**Исходный текст:**
○ ○ ○ ○ ○ ○ ○

Есть, правда, и партия силовиков – ничего, по определению, не производящих, зато многое требующих. Но как раз с этой партией все понятно: она (при всех гонениях, которым она время от времени подвергается в прессе; при недостаточном – а когда оно бывает достаточным? – финансировании; при кажущейся разобщенности и межведомственной борьбе) по сути дела является государствообразующей структурой надпартийного свойства; она признает президентство ельцинского выдвиженца в обмен на его ожидающуюся (и демонстрируемую до сих пор) лояльность; она не вмешивается в политику, но самим своим существованием предопределяет ее основные параметры. Речь у нас идет не об опасности (или хотя бы возможности) военной диктатуры, а о военно-полицейском панцире (или, если угодно, корсете), который стягивает общество и страну. То есть партия силовиков как бы вынесена за скобки.
Есть еще, правда, Партия любителей пива. Но и она вроде бы приторговывает голосами на выборах.

○ ○ ○ ○ ○ ○ ○

**Исходные данные:**
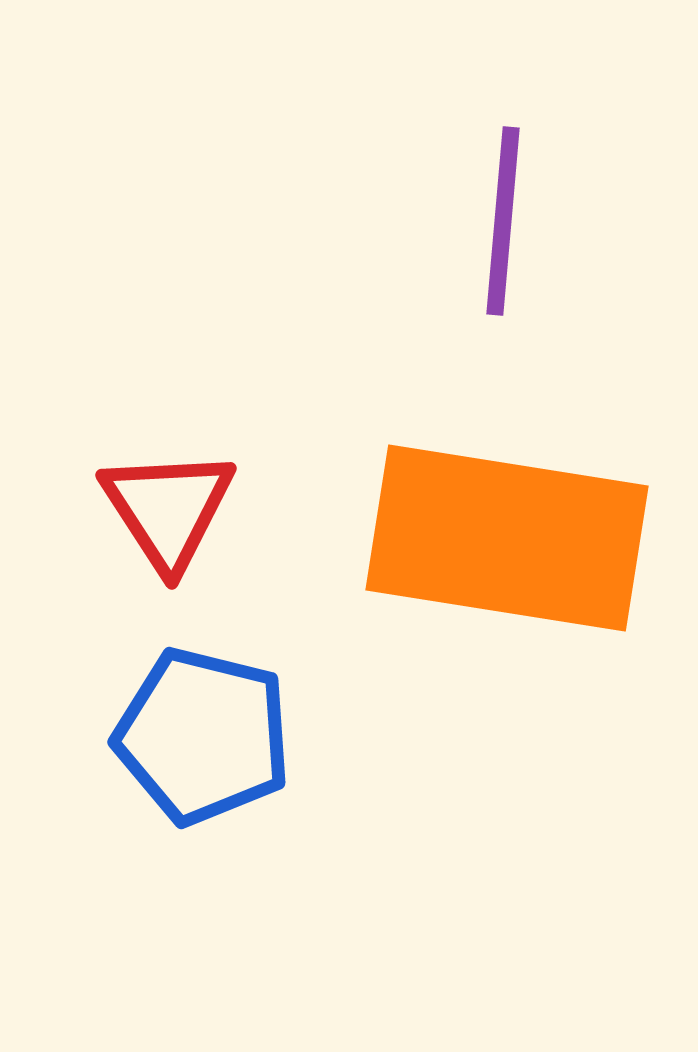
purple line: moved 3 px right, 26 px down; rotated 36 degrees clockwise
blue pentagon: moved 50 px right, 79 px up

○ ○ ○ ○ ○ ○ ○

**Формулировка задания:** Пожалуйста, продублируйте из исходного текста всё, что идёт от слов «Есть, правда, и» вниз до слов «вынесена за скобки.». Данные для работы не понадобятся.

**Ответ:**
Есть, правда, и партия силовиков – ничего, по определению, не производящих, зато многое требующих. Но как раз с этой партией все понятно: она (при всех гонениях, которым она время от времени подвергается в прессе; при недостаточном – а когда оно бывает достаточным? – финансировании; при кажущейся разобщенности и межведомственной борьбе) по сути дела является государствообразующей структурой надпартийного свойства; она признает президентство ельцинского выдвиженца в обмен на его ожидающуюся (и демонстрируемую до сих пор) лояльность; она не вмешивается в политику, но самим своим существованием предопределяет ее основные параметры. Речь у нас идет не об опасности (или хотя бы возможности) военной диктатуры, а о военно-полицейском панцире (или, если угодно, корсете), который стягивает общество и страну. То есть партия силовиков как бы вынесена за скобки.